:: Action item ::
Return only the lines of the listing below that run from the line with "pinky mcp: (770, 778)" through the line with "ring dip: (1169, 804)", both ends included, exactly as written.

:: Excerpted data ::
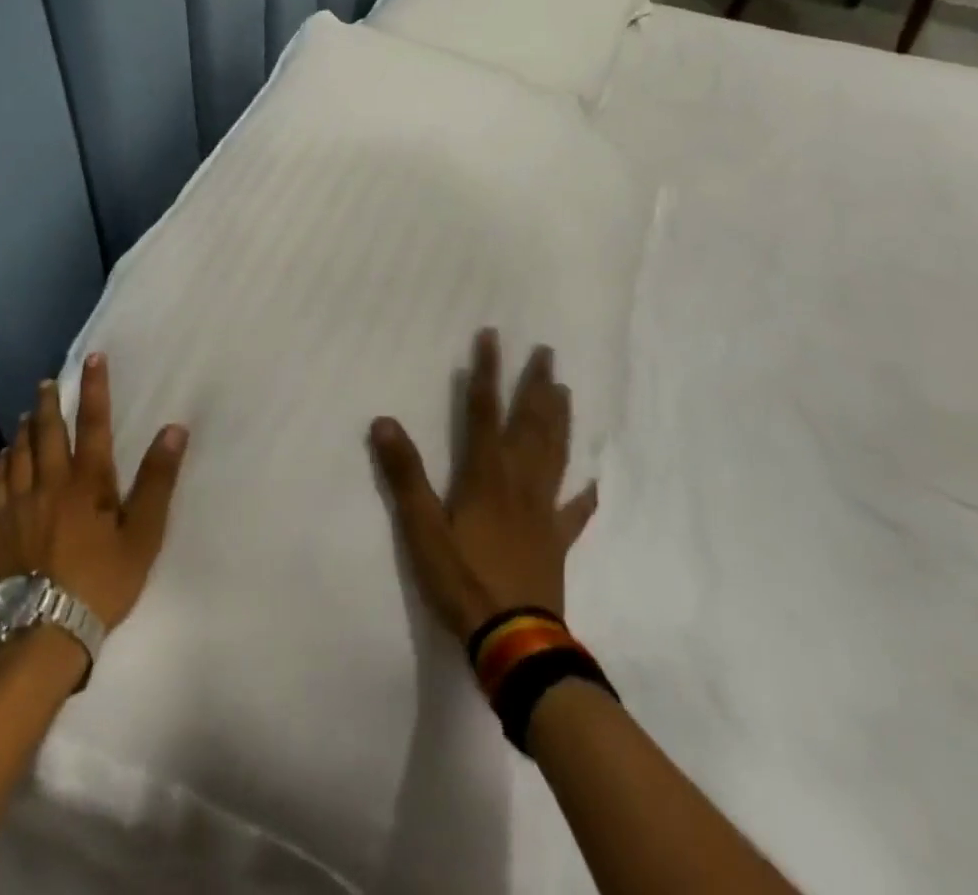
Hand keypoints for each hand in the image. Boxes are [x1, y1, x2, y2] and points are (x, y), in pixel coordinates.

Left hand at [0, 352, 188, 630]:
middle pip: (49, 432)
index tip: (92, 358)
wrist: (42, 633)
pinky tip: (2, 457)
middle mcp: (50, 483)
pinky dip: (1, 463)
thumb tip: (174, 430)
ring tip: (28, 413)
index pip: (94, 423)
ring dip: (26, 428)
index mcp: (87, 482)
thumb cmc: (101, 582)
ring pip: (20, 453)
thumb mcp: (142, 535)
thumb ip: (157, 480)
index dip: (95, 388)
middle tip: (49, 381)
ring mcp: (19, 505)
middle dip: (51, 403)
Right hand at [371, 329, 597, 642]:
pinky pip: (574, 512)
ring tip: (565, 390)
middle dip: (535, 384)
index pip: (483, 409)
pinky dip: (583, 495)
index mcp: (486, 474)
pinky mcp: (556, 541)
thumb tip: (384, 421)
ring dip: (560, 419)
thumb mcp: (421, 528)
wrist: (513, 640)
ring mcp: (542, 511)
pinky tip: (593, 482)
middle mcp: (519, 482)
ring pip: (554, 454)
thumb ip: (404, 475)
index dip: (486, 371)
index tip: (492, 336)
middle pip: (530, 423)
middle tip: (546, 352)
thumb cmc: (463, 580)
...
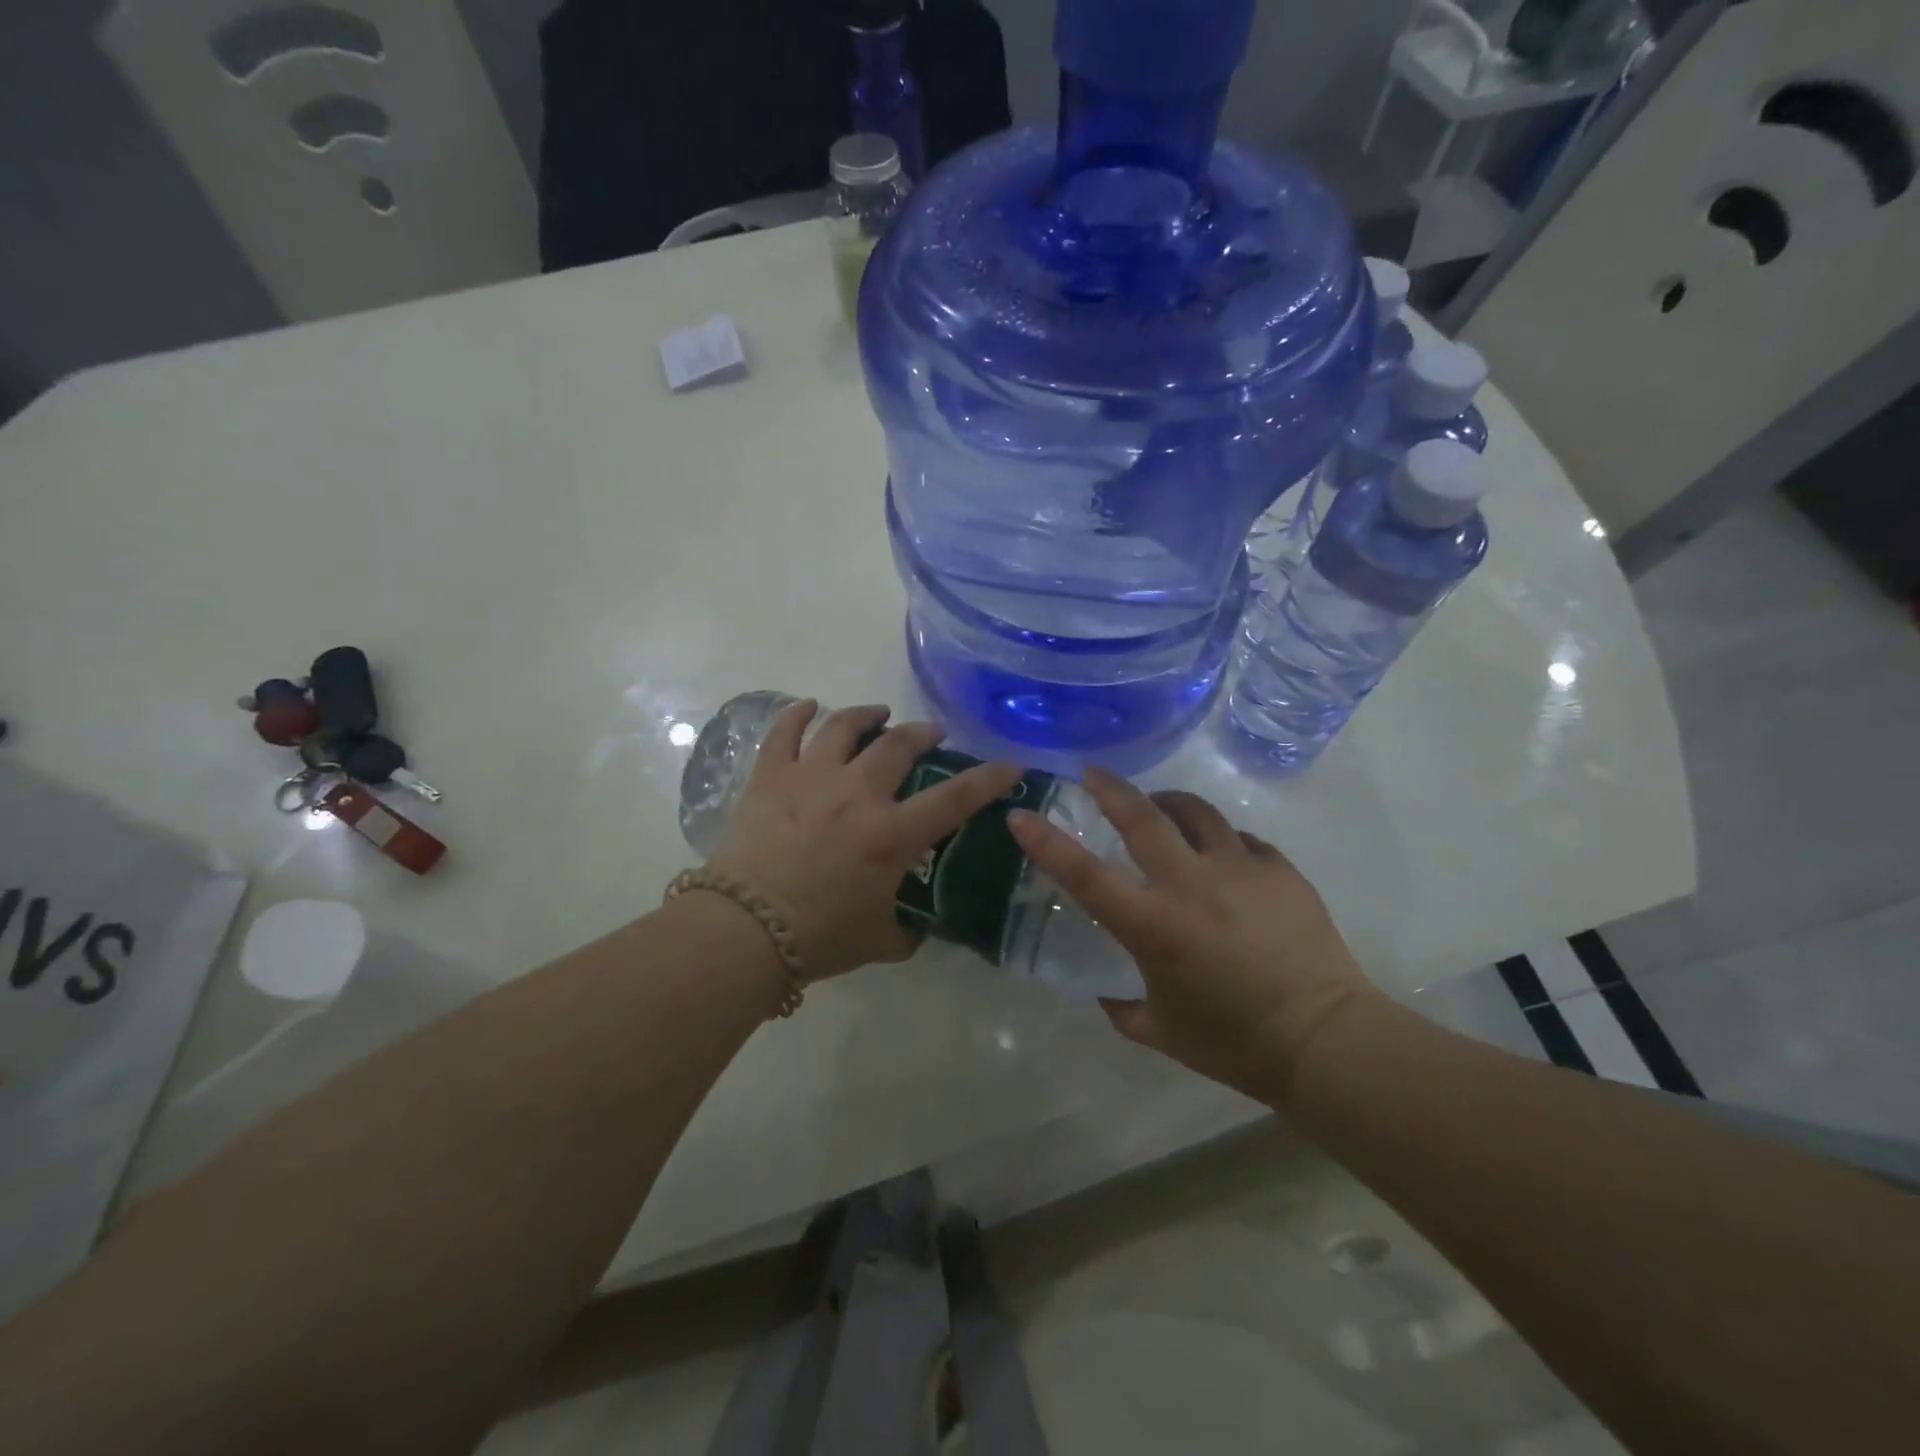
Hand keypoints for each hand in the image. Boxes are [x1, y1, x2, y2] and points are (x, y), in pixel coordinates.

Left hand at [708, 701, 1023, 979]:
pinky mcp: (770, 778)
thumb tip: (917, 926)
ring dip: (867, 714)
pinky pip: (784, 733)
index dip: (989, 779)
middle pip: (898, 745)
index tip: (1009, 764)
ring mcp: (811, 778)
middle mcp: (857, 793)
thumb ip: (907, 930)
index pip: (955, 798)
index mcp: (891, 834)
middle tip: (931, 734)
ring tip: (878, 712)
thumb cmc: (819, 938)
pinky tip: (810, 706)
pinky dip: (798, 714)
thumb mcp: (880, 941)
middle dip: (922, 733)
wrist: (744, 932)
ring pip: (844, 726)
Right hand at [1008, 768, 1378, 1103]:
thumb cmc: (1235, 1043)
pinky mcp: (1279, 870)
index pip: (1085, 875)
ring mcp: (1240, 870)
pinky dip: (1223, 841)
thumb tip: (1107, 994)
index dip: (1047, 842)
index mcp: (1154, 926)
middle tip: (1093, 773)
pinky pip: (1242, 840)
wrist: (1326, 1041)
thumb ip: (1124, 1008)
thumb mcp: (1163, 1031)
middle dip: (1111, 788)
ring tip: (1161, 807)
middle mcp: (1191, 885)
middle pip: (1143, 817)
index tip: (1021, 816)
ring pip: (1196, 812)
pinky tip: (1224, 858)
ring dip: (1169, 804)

:: Completed task ::
pinky mcp: (770, 778)
thumb tip: (917, 926)
ring dip: (867, 714)
pinky pip: (784, 733)
index dip: (989, 779)
middle pip: (898, 745)
index tip: (1009, 764)
ring mcp: (811, 778)
middle mcp: (857, 793)
thumb ip: (907, 930)
index pip: (955, 798)
index mcp: (891, 834)
middle tip: (931, 734)
ring tip: (878, 712)
thumb cmc: (819, 938)
pinky tip: (810, 706)
pinky dip: (798, 714)
thumb mcp: (880, 941)
middle dip: (922, 733)
wrist: (744, 932)
ring pip: (844, 726)
Right hand at [1008, 768, 1378, 1103]:
thumb cmc: (1235, 1043)
pinky mcp: (1279, 870)
index pip: (1085, 875)
ring mcp: (1240, 870)
pinky dip: (1223, 841)
thumb tip: (1107, 994)
index dip: (1047, 842)
index mcp: (1154, 926)
middle tip: (1093, 773)
pinky pip: (1242, 840)
wrist: (1326, 1041)
thumb ip: (1124, 1008)
thumb mcp: (1163, 1031)
middle dip: (1111, 788)
ring tip: (1161, 807)
middle mcp: (1191, 885)
middle pip: (1143, 817)
index tip: (1021, 816)
ring pip: (1196, 812)
pinky tip: (1224, 858)
ring dip: (1169, 804)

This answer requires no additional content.